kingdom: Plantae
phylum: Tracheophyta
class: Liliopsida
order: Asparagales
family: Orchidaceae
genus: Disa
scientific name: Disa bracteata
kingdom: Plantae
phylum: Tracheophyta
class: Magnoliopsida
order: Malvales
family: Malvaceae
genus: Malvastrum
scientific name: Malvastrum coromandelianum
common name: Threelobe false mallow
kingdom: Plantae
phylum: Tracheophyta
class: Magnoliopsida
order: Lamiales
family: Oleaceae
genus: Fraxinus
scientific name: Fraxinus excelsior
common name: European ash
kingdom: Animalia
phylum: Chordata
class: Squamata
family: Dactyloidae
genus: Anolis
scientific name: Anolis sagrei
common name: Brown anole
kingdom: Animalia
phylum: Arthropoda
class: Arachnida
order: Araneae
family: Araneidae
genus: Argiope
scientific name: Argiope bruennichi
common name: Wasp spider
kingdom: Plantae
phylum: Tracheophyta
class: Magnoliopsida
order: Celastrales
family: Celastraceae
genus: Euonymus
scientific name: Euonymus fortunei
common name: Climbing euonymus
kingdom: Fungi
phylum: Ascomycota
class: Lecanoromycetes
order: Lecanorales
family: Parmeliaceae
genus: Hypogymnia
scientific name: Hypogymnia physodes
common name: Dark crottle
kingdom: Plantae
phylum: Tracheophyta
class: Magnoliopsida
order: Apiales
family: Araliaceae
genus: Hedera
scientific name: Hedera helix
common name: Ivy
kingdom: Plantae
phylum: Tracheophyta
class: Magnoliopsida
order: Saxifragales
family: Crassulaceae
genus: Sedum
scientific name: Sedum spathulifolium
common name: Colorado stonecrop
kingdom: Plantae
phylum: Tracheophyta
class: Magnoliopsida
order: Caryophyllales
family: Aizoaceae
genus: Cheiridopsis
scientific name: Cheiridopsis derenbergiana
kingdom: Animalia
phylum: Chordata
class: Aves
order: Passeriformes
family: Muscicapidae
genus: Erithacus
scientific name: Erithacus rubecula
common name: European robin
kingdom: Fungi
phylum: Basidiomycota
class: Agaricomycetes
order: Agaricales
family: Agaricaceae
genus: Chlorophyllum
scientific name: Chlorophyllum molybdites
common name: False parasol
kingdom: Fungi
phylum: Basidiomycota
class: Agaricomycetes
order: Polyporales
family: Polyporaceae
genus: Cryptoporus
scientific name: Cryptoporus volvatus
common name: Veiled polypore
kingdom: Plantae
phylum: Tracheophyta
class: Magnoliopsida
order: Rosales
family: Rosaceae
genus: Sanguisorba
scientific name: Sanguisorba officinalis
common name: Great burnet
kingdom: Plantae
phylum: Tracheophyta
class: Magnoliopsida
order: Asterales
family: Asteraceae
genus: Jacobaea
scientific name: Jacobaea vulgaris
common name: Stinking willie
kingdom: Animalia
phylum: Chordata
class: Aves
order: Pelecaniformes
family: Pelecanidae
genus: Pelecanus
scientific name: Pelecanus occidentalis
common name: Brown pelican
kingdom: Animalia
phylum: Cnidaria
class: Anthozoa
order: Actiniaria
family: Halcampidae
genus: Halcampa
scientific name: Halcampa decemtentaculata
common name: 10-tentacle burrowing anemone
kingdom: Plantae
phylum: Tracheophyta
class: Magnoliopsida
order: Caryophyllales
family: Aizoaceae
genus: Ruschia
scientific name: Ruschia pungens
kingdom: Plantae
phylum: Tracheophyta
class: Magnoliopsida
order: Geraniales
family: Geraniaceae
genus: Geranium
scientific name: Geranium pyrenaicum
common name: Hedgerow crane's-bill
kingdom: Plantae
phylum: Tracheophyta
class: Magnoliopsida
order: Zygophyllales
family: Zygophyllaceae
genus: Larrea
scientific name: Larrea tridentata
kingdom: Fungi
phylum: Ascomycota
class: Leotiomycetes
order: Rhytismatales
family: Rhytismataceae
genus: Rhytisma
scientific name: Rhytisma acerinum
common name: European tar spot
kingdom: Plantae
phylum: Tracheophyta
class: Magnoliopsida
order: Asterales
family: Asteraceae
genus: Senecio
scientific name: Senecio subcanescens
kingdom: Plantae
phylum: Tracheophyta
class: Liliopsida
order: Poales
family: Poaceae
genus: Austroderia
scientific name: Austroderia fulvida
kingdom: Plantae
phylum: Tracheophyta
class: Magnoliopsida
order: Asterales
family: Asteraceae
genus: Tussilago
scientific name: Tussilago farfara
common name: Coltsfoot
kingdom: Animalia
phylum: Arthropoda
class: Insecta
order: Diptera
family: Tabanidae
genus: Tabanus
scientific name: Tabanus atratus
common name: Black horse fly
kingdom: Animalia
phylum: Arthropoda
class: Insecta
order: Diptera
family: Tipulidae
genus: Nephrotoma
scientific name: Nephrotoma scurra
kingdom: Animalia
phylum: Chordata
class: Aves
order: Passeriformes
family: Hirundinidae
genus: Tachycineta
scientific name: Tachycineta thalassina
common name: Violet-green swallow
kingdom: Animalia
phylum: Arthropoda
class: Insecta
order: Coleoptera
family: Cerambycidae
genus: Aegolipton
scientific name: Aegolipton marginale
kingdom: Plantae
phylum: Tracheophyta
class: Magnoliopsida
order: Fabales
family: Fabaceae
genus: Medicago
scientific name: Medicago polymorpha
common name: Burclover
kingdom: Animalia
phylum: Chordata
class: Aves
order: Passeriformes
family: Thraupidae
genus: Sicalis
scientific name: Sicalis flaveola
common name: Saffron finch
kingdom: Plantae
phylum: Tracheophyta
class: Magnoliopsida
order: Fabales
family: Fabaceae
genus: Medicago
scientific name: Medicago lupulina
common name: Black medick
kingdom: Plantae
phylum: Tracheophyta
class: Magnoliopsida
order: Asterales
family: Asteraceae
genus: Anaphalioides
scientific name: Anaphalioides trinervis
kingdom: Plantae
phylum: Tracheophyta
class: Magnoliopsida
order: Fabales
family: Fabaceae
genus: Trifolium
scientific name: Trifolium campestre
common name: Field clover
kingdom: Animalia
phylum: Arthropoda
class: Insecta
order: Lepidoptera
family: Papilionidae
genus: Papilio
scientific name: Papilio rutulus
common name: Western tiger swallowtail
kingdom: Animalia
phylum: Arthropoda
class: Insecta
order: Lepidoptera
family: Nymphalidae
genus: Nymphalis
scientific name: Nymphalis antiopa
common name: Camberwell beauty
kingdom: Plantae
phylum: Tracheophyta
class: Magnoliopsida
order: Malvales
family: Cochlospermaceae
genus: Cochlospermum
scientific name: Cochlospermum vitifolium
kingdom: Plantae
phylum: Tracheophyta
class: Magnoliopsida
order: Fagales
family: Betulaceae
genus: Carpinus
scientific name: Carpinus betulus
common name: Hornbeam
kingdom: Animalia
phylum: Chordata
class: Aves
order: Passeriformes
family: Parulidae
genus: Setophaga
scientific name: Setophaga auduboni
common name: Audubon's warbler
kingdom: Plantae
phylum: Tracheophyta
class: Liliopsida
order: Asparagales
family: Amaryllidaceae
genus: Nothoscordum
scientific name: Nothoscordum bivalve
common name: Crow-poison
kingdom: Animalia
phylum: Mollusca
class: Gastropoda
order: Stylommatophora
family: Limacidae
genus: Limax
- - - -
§ Given instruction: Write out all the records again with "vernacular name" substituted for "common name" and nothing else changed.

§ Full solution:
kingdom: Plantae
phylum: Tracheophyta
class: Liliopsida
order: Asparagales
family: Orchidaceae
genus: Disa
scientific name: Disa bracteata
kingdom: Plantae
phylum: Tracheophyta
class: Magnoliopsida
order: Malvales
family: Malvaceae
genus: Malvastrum
scientific name: Malvastrum coromandelianum
vernacular name: Threelobe false mallow
kingdom: Plantae
phylum: Tracheophyta
class: Magnoliopsida
order: Lamiales
family: Oleaceae
genus: Fraxinus
scientific name: Fraxinus excelsior
vernacular name: European ash
kingdom: Animalia
phylum: Chordata
class: Squamata
family: Dactyloidae
genus: Anolis
scientific name: Anolis sagrei
vernacular name: Brown anole
kingdom: Animalia
phylum: Arthropoda
class: Arachnida
order: Araneae
family: Araneidae
genus: Argiope
scientific name: Argiope bruennichi
vernacular name: Wasp spider
kingdom: Plantae
phylum: Tracheophyta
class: Magnoliopsida
order: Celastrales
family: Celastraceae
genus: Euonymus
scientific name: Euonymus fortunei
vernacular name: Climbing euonymus
kingdom: Fungi
phylum: Ascomycota
class: Lecanoromycetes
order: Lecanorales
family: Parmeliaceae
genus: Hypogymnia
scientific name: Hypogymnia physodes
vernacular name: Dark crottle
kingdom: Plantae
phylum: Tracheophyta
class: Magnoliopsida
order: Apiales
family: Araliaceae
genus: Hedera
scientific name: Hedera helix
vernacular name: Ivy
kingdom: Plantae
phylum: Tracheophyta
class: Magnoliopsida
order: Saxifragales
family: Crassulaceae
genus: Sedum
scientific name: Sedum spathulifolium
vernacular name: Colorado stonecrop
kingdom: Plantae
phylum: Tracheophyta
class: Magnoliopsida
order: Caryophyllales
family: Aizoaceae
genus: Cheiridopsis
scientific name: Cheiridopsis derenbergiana
kingdom: Animalia
phylum: Chordata
class: Aves
order: Passeriformes
family: Muscicapidae
genus: Erithacus
scientific name: Erithacus rubecula
vernacular name: European robin
kingdom: Fungi
phylum: Basidiomycota
class: Agaricomycetes
order: Agaricales
family: Agaricaceae
genus: Chlorophyllum
scientific name: Chlorophyllum molybdites
vernacular name: False parasol
kingdom: Fungi
phylum: Basidiomycota
class: Agaricomycetes
order: Polyporales
family: Polyporaceae
genus: Cryptoporus
scientific name: Cryptoporus volvatus
vernacular name: Veiled polypore
kingdom: Plantae
phylum: Tracheophyta
class: Magnoliopsida
order: Rosales
family: Rosaceae
genus: Sanguisorba
scientific name: Sanguisorba officinalis
vernacular name: Great burnet
kingdom: Plantae
phylum: Tracheophyta
class: Magnoliopsida
order: Asterales
family: Asteraceae
genus: Jacobaea
scientific name: Jacobaea vulgaris
vernacular name: Stinking willie
kingdom: Animalia
phylum: Chordata
class: Aves
order: Pelecaniformes
family: Pelecanidae
genus: Pelecanus
scientific name: Pelecanus occidentalis
vernacular name: Brown pelican
kingdom: Animalia
phylum: Cnidaria
class: Anthozoa
order: Actiniaria
family: Halcampidae
genus: Halcampa
scientific name: Halcampa decemtentaculata
vernacular name: 10-tentacle burrowing anemone
kingdom: Plantae
phylum: Tracheophyta
class: Magnoliopsida
order: Caryophyllales
family: Aizoaceae
genus: Ruschia
scientific name: Ruschia pungens
kingdom: Plantae
phylum: Tracheophyta
class: Magnoliopsida
order: Geraniales
family: Geraniaceae
genus: Geranium
scientific name: Geranium pyrenaicum
vernacular name: Hedgerow crane's-bill
kingdom: Plantae
phylum: Tracheophyta
class: Magnoliopsida
order: Zygophyllales
family: Zygophyllaceae
genus: Larrea
scientific name: Larrea tridentata
kingdom: Fungi
phylum: Ascomycota
class: Leotiomycetes
order: Rhytismatales
family: Rhytismataceae
genus: Rhytisma
scientific name: Rhytisma acerinum
vernacular name: European tar spot
kingdom: Plantae
phylum: Tracheophyta
class: Magnoliopsida
order: Asterales
family: Asteraceae
genus: Senecio
scientific name: Senecio subcanescens
kingdom: Plantae
phylum: Tracheophyta
class: Liliopsida
order: Poales
family: Poaceae
genus: Austroderia
scientific name: Austroderia fulvida
kingdom: Plantae
phylum: Tracheophyta
class: Magnoliopsida
order: Asterales
family: Asteraceae
genus: Tussilago
scientific name: Tussilago farfara
vernacular name: Coltsfoot
kingdom: Animalia
phylum: Arthropoda
class: Insecta
order: Diptera
family: Tabanidae
genus: Tabanus
scientific name: Tabanus atratus
vernacular name: Black horse fly
kingdom: Animalia
phylum: Arthropoda
class: Insecta
order: Diptera
family: Tipulidae
genus: Nephrotoma
scientific name: Nephrotoma scurra
kingdom: Animalia
phylum: Chordata
class: Aves
order: Passeriformes
family: Hirundinidae
genus: Tachycineta
scientific name: Tachycineta thalassina
vernacular name: Violet-green swallow
kingdom: Animalia
phylum: Arthropoda
class: Insecta
order: Coleoptera
family: Cerambycidae
genus: Aegolipton
scientific name: Aegolipton marginale
kingdom: Plantae
phylum: Tracheophyta
class: Magnoliopsida
order: Fabales
family: Fabaceae
genus: Medicago
scientific name: Medicago polymorpha
vernacular name: Burclover
kingdom: Animalia
phylum: Chordata
class: Aves
order: Passeriformes
family: Thraupidae
genus: Sicalis
scientific name: Sicalis flaveola
vernacular name: Saffron finch
kingdom: Plantae
phylum: Tracheophyta
class: Magnoliopsida
order: Fabales
family: Fabaceae
genus: Medicago
scientific name: Medicago lupulina
vernacular name: Black medick
kingdom: Plantae
phylum: Tracheophyta
class: Magnoliopsida
order: Asterales
family: Asteraceae
genus: Anaphalioides
scientific name: Anaphalioides trinervis
kingdom: Plantae
phylum: Tracheophyta
class: Magnoliopsida
order: Fabales
family: Fabaceae
genus: Trifolium
scientific name: Trifolium campestre
vernacular name: Field clover
kingdom: Animalia
phylum: Arthropoda
class: Insecta
order: Lepidoptera
family: Papilionidae
genus: Papilio
scientific name: Papilio rutulus
vernacular name: Western tiger swallowtail
kingdom: Animalia
phylum: Arthropoda
class: Insecta
order: Lepidoptera
family: Nymphalidae
genus: Nymphalis
scientific name: Nymphalis antiopa
vernacular name: Camberwell beauty
kingdom: Plantae
phylum: Tracheophyta
class: Magnoliopsida
order: Malvales
family: Cochlospermaceae
genus: Cochlospermum
scientific name: Cochlospermum vitifolium
kingdom: Plantae
phylum: Tracheophyta
class: Magnoliopsida
order: Fagales
family: Betulaceae
genus: Carpinus
scientific name: Carpinus betulus
vernacular name: Hornbeam
kingdom: Animalia
phylum: Chordata
class: Aves
order: Passeriformes
family: Parulidae
genus: Setophaga
scientific name: Setophaga auduboni
vernacular name: Audubon's warbler
kingdom: Plantae
phylum: Tracheophyta
class: Liliopsida
order: Asparagales
family: Amaryllidaceae
genus: Nothoscordum
scientific name: Nothoscordum bivalve
vernacular name: Crow-poison
kingdom: Animalia
phylum: Mollusca
class: Gastropoda
order: Stylommatophora
family: Limacidae
genus: Limax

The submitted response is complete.